Decide what the child’s “needs” are versus “wants”. You may decide that school supplies and seasonal clothing are needs, while toys, treats, fashion items and gadgets are wants, for example. Only buy your kids “want” items as presents for birthdays and holidays. If you would still like to buy them an occasional treat, let them shop around to practice decision making and delaying gratification for choosing their treat.

Three First Steps to Teaching Your Kids About Money:

  1. Give them money. Practice makes perfect – allow your kids to use real money in the real world and make their own decisions and mistakes to learn from. You may want to give your kids a weekly allowance, while expecting them to chip in with household chores, or you may want to pay them for each chore or good behaviour they achieve. There are arguments for both – decide which is best for your family. Note: your child’s allowance/earnings should not be an additional expense to your budget, rather it should be coming from the money you already allocate to spend on your child. How much you give your child depends on your family’s budget and your child’s age, but it needn’t be a lot of money, at least to begin with.
  2. Divvy it up: some money to pay for the child’s wants (treat food, clothes, toys); some money to put into savings; and some money to give for charity and gifts. If your child’s allowance is $3, you could allocate $1 to each category for example. Help them make a very simple budget to decide where their money will go.
  3. Make savings goals for special wants. If your child wants a toy or gadget, teach them to shop around for best prices, and then work out a savings plan to save for that item. If the item costs $30, that would mean saving $10/month for three months, or $5/month for six months, for example. For younger children, set up savings goals that are shorter term, perhaps no longer than a month.

7 Money Lessons, when your child is ready:

  1. Show your child that cutting expenses and frivolous spending means saving faster for the important things. Mention that they could not spend $5 on ice cream, for example, and instead put that money into their savings to buy that special item sooner. Give your child guidance, but allow them to make their own decisions and mistakes to learn from.
  2. Impulse buying and consumerism – teach your child to wait and think about purchases, and not to try to keep up with others or bow to peer pressure. You can be the role model for this lesson by not making impulse purchases in front of your child, and explaining to them that you want to save your money for a vacation or something special instead.
  3. Advertising – teach your kids what advertising is designed to do and why to be aware of it.
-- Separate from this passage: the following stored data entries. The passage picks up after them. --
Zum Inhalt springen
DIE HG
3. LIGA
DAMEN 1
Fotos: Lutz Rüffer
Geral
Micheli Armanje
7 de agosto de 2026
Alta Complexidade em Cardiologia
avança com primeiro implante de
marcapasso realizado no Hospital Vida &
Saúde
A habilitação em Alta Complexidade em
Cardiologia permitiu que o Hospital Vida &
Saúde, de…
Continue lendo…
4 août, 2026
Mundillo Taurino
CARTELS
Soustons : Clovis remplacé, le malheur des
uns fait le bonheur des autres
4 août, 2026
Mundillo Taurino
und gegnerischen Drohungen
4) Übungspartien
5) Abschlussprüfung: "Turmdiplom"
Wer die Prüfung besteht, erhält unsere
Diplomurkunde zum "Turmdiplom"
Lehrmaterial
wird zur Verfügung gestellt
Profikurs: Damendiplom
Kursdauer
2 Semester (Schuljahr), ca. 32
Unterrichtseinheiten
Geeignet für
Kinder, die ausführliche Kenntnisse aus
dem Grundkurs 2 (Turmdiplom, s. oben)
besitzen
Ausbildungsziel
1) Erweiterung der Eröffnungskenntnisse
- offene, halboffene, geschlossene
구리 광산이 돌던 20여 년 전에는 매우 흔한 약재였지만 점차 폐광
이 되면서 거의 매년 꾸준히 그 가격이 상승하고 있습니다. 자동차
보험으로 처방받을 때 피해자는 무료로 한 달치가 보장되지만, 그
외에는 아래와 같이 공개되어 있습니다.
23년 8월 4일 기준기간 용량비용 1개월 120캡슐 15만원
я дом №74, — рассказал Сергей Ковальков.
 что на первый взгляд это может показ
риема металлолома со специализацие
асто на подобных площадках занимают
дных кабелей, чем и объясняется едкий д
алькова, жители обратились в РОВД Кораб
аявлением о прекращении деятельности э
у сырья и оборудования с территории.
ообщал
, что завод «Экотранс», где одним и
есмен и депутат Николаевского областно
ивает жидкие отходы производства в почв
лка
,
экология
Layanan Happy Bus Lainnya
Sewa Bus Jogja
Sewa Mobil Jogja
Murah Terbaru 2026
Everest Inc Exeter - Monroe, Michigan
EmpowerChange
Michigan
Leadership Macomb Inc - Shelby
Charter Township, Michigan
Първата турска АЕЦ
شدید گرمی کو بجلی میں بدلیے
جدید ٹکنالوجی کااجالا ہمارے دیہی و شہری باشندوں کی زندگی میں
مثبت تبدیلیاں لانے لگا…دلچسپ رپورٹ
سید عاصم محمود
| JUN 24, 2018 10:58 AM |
Advertising manipulates your emotions to sell you something and part you from your money, so your kids should recognize the purpose of advertising and its biased nature, in order to see it with a reserved eye.
  4. Explore ways that your child can earn extra money to reach their goals faster. Can they do tasks for neighbours or even get a part time job? Judge how motivated your child is, and encourage them to work harder to reach their financial goals.
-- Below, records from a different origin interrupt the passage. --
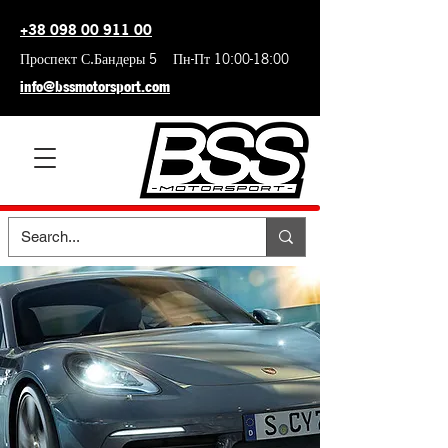
+38 098 00 911 00
Проспект С.Бандеры 5 Пн-Пт 10:00-18:00
info@bssmotorsport.com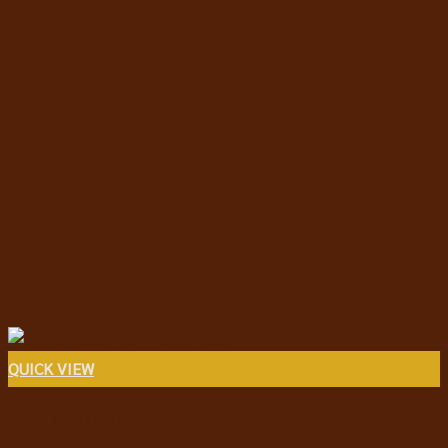
QUICK VIEW
อาหารแมวชนิดเม็ด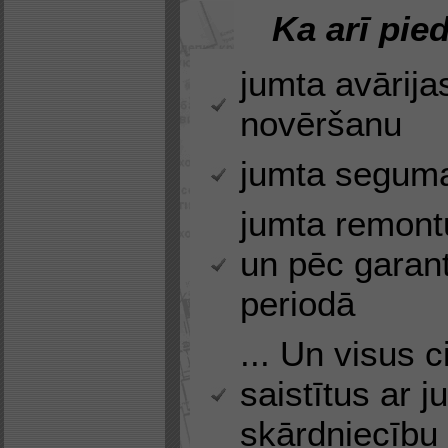
Ka arī pie
jumta avārija
novēršanu
jumta segum
jumta remontu
un pēc garant
periodā
... Un visus 
saistītus ar 
skārdniecību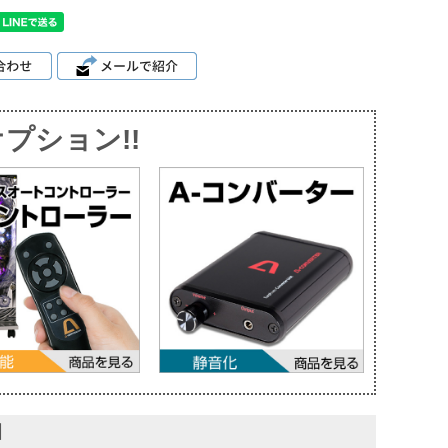
プション!!
】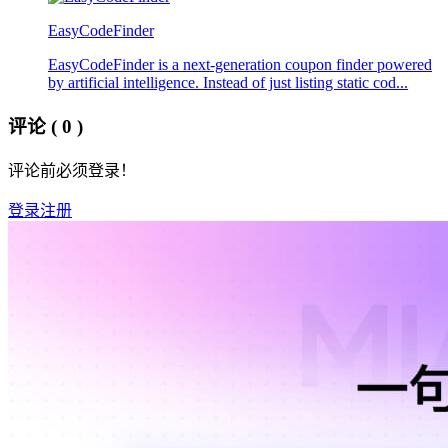
EasyCodeFinder
EasyCodeFinder is a next-generation coupon finder powered
by artificial intelligence. Instead of just listing static cod...
评论
( 0 )
评论前必须登录！
登录
注册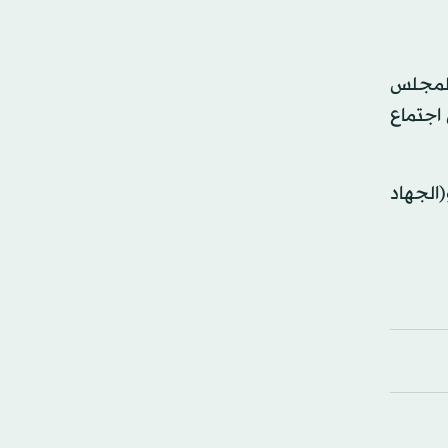
 المجلس
 اجتماع
الجهاد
  5. Investing – show them how their money can make more money with investment interest. If your child is saving up for a larger, longer-term goal, get them a high-interest savings account or term deposit to show them how money can grow on its own with the right tools and patience.
  6. Paying the bills – teach your children the discipline of paying a bill by the deadline, by giving them a monthly bill to be responsible for. If they have their own cell phone bill, this would be perfect. Late fees will come out of their own money and missed payments could cut off their phone, so they will learn to pay it on time. Or assign some other household bill that the child is responsible to pay from the household budget. If you are worried about this, monitor the account to make sure your child is paying the bill.
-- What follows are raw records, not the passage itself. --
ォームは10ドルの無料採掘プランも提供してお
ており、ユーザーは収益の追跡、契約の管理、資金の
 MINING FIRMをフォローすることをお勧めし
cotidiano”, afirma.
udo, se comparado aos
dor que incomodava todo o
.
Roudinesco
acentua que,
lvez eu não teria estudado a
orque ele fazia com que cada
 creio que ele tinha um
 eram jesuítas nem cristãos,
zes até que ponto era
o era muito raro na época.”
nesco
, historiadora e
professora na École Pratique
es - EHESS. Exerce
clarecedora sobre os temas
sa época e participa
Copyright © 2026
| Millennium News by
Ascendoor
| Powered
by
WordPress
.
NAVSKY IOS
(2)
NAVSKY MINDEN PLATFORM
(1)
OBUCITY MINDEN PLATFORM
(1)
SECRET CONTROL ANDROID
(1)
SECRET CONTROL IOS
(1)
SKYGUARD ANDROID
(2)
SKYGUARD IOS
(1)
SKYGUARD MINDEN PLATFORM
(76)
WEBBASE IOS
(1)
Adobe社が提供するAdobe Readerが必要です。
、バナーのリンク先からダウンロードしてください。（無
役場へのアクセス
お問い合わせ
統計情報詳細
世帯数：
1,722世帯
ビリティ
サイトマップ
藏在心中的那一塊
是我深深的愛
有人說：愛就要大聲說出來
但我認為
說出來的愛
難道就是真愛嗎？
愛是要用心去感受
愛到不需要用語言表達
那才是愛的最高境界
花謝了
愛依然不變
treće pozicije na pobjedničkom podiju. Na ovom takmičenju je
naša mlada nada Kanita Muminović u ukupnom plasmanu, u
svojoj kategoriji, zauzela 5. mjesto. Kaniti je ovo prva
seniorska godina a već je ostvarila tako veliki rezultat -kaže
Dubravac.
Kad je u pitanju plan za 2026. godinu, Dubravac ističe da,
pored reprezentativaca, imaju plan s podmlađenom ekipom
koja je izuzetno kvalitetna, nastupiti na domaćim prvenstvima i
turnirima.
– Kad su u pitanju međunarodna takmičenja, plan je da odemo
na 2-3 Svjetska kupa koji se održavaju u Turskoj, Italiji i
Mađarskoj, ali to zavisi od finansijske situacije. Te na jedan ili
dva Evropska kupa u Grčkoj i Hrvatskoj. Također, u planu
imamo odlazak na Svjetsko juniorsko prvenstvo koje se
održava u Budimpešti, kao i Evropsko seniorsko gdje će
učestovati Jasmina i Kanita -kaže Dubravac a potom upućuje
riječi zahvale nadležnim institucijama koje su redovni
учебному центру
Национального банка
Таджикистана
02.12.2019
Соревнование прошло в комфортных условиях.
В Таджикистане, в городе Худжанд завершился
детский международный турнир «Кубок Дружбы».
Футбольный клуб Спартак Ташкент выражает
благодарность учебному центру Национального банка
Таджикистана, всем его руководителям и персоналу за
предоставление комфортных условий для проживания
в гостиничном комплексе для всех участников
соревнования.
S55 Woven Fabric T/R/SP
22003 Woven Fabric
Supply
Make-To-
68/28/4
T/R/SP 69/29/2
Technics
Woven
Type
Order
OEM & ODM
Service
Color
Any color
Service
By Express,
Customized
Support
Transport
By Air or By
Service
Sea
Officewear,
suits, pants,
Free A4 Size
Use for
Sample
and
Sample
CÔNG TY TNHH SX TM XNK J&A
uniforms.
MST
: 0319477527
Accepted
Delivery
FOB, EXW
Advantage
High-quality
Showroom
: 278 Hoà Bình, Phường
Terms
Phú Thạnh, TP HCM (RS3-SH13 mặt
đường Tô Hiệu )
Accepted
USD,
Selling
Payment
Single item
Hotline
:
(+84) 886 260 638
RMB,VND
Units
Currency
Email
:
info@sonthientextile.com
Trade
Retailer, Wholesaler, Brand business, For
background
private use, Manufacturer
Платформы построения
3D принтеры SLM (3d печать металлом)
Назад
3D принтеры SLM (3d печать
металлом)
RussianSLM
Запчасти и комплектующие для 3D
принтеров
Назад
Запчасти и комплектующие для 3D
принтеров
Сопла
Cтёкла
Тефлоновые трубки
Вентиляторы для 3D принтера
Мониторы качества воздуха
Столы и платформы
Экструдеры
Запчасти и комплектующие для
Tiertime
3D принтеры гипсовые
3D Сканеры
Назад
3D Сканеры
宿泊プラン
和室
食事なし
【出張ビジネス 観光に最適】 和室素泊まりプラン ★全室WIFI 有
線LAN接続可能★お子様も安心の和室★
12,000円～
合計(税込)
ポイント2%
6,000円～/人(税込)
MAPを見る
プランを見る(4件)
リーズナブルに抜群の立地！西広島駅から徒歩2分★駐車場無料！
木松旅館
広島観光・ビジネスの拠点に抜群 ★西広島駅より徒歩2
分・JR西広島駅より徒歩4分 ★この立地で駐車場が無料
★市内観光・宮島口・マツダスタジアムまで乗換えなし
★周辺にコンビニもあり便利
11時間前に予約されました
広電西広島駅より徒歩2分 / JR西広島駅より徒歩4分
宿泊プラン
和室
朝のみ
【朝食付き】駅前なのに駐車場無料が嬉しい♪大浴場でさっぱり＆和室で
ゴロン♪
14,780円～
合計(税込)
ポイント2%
  7. Teach them about borrowing money and the dangers of debt. Talk about credit card and loan interest rates and fees. Borrowing money is renting money, and that means paying more than saving to buy the things you need and want. Emphasize the value of save-now-buy-later. Some parents give their teens their own credit card, and while that teaches them (hopefully) to pay the bill on time and spend what they can afford, it still does not promote the saving before spending habit that is so important to avoid a lifetime of debt. As soon as graduating high school, your child will likely be looking at student loans and be bombarded with credit card offers, so make sure they are prepared with the knowledge of these products and appropriate caution.